**TASK STATEMENT:** Restate exactly, and only, the lines spanning from the one with "最近几天邯郸市先后组织了六个" to the end of the records below.

**SOURCE DATA:**
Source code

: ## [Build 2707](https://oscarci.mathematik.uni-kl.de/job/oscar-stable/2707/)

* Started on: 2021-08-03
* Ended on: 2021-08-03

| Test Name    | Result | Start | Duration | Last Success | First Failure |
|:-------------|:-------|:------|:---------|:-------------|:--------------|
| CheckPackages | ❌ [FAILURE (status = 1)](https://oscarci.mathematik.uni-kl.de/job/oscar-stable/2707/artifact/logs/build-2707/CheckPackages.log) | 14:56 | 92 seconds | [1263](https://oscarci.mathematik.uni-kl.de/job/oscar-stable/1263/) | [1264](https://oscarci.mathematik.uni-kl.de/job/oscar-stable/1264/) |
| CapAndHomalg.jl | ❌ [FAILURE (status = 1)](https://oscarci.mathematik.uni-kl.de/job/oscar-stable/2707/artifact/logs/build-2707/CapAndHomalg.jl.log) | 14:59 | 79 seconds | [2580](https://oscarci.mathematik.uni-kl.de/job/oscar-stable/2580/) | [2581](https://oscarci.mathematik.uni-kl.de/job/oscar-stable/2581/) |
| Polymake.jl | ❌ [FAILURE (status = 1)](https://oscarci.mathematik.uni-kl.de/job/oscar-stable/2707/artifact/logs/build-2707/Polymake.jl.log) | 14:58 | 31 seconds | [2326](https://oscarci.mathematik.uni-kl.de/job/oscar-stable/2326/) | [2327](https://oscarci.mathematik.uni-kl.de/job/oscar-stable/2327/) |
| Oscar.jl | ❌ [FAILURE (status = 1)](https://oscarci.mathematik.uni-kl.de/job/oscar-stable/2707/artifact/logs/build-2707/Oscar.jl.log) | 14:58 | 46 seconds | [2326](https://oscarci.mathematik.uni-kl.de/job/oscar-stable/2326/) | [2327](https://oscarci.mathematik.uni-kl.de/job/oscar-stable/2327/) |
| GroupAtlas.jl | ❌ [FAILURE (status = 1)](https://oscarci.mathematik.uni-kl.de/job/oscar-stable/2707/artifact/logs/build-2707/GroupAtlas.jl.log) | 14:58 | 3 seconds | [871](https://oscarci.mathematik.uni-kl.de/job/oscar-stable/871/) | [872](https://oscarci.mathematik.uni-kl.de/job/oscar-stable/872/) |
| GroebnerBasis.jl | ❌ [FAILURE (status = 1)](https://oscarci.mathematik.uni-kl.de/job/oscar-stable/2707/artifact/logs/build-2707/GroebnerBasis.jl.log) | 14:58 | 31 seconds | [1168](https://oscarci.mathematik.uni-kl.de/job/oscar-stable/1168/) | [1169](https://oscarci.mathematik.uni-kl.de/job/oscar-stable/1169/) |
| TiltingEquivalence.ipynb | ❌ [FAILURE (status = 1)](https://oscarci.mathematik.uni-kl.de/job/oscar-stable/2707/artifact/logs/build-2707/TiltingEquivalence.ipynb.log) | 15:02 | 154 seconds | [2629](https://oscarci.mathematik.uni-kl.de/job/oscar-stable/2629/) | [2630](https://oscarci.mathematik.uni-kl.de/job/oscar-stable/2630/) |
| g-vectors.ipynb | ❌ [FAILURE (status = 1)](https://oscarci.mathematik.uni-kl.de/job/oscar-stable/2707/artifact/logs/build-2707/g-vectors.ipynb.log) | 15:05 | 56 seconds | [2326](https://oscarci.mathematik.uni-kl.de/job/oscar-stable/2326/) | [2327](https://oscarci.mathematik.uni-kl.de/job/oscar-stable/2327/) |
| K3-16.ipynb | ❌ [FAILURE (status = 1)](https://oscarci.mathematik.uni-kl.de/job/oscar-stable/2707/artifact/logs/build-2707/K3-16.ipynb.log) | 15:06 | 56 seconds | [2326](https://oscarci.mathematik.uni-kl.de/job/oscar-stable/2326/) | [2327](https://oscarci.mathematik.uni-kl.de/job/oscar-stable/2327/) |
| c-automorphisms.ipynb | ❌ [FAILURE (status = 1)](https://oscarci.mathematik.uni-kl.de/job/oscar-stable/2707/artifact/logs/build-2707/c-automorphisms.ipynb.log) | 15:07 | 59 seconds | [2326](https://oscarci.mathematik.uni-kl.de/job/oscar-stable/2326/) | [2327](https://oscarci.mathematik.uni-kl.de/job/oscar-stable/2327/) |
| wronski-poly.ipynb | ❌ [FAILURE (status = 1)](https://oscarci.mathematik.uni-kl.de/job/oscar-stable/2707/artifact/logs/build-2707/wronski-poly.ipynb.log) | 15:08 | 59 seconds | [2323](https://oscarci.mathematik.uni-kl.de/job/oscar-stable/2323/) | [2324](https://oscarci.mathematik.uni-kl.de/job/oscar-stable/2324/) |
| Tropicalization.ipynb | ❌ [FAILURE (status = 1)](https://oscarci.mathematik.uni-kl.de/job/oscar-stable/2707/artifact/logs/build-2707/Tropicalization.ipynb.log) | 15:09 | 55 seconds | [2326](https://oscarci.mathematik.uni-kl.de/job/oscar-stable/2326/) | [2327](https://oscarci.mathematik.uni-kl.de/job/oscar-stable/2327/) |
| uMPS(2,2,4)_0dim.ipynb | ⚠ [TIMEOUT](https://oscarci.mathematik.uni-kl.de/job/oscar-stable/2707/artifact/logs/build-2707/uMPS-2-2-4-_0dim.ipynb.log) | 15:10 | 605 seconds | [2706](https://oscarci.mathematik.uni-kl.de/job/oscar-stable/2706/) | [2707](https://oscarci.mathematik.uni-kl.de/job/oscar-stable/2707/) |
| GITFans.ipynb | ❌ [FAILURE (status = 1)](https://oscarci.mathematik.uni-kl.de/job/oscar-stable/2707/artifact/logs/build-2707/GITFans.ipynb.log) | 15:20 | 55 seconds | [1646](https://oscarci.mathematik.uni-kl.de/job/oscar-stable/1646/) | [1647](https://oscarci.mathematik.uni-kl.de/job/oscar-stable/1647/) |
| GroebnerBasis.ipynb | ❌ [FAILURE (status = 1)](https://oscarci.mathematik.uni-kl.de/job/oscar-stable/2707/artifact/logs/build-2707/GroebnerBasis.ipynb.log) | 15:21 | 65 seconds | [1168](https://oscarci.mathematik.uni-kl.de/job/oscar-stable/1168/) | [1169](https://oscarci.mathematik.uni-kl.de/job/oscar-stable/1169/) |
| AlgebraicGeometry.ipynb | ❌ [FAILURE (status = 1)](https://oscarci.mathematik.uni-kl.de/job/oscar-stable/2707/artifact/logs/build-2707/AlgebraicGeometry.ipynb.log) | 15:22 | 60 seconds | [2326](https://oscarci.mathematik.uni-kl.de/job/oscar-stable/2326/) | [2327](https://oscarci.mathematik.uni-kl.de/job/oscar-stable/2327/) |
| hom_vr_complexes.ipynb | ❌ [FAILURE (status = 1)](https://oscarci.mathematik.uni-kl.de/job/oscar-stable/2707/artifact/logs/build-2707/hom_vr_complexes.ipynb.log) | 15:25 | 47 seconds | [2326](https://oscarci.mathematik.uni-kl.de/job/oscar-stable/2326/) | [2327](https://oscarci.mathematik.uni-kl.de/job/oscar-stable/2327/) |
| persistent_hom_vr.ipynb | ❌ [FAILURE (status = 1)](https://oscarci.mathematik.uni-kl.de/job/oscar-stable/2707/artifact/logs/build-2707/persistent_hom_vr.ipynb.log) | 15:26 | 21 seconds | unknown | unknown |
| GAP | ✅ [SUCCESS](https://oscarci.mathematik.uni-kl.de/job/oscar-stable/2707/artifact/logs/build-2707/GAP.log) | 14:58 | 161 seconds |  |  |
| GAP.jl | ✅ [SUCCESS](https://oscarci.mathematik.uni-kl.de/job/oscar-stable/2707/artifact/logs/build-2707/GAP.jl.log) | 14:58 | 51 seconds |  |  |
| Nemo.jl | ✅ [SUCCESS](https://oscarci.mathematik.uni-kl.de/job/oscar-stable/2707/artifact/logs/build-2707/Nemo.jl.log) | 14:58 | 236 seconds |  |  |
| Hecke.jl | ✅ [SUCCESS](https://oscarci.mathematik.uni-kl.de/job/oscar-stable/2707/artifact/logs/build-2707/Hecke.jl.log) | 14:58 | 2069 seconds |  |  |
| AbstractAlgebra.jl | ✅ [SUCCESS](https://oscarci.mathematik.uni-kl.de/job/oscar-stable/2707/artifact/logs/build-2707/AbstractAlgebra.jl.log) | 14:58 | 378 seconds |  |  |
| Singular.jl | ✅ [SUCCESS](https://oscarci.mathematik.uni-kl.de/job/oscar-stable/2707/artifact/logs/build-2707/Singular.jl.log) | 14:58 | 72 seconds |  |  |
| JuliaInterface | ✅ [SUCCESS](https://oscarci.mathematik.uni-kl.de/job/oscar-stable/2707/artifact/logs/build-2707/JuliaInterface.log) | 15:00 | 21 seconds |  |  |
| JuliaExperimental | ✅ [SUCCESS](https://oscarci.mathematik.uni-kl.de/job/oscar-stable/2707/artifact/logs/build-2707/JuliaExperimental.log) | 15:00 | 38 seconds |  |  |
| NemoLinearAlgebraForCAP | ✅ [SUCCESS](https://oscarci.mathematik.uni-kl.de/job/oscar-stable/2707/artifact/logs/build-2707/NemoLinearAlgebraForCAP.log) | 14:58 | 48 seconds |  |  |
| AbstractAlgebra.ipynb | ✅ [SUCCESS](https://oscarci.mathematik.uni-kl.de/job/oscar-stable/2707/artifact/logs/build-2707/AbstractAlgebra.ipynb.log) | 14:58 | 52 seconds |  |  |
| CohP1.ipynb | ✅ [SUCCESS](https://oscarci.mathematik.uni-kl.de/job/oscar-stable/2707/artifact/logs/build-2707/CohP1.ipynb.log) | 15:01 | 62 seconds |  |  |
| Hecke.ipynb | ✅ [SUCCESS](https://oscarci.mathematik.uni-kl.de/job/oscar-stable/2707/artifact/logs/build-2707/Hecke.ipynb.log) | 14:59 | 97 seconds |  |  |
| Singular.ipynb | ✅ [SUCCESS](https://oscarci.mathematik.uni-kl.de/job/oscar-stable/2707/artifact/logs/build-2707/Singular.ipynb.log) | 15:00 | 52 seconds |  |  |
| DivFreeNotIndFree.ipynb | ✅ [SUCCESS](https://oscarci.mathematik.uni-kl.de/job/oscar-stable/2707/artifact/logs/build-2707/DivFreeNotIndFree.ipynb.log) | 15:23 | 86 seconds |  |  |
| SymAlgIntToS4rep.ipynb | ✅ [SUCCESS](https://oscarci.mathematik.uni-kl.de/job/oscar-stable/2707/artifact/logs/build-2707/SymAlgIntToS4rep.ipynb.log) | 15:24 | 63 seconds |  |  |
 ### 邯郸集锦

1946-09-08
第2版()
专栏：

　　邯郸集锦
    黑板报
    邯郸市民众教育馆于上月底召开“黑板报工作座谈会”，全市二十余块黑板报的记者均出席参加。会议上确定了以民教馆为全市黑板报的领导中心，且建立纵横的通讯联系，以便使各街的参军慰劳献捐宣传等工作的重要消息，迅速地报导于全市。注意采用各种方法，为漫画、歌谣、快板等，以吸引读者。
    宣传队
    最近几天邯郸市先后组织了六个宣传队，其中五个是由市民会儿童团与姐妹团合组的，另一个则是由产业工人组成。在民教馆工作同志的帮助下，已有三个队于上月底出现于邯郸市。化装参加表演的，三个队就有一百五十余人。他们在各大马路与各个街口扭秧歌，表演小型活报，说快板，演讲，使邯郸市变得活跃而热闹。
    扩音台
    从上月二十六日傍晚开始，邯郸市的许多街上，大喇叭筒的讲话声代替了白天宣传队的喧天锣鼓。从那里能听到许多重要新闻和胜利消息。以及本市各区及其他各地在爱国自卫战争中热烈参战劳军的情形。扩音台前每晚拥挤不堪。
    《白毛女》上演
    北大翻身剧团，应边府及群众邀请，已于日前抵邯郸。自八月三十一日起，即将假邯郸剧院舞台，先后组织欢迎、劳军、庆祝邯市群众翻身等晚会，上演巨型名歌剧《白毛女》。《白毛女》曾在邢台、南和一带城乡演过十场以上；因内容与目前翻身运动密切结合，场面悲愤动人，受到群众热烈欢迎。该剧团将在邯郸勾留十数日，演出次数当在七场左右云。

**COMPLETED TASK:**
    最近几天邯郸市先后组织了六个宣传队，其中五个是由市民会儿童团与姐妹团合组的，另一个则是由产业工人组成。在民教馆工作同志的帮助下，已有三个队于上月底出现于邯郸市。化装参加表演的，三个队就有一百五十余人。他们在各大马路与各个街口扭秧歌，表演小型活报，说快板，演讲，使邯郸市变得活跃而热闹。
    扩音台
    从上月二十六日傍晚开始，邯郸市的许多街上，大喇叭筒的讲话声代替了白天宣传队的喧天锣鼓。从那里能听到许多重要新闻和胜利消息。以及本市各区及其他各地在爱国自卫战争中热烈参战劳军的情形。扩音台前每晚拥挤不堪。
    《白毛女》上演
    北大翻身剧团，应边府及群众邀请，已于日前抵邯郸。自八月三十一日起，即将假邯郸剧院舞台，先后组织欢迎、劳军、庆祝邯市群众翻身等晚会，上演巨型名歌剧《白毛女》。《白毛女》曾在邢台、南和一带城乡演过十场以上；因内容与目前翻身运动密切结合，场面悲愤动人，受到群众热烈欢迎。该剧团将在邯郸勾留十数日，演出次数当在七场左右云。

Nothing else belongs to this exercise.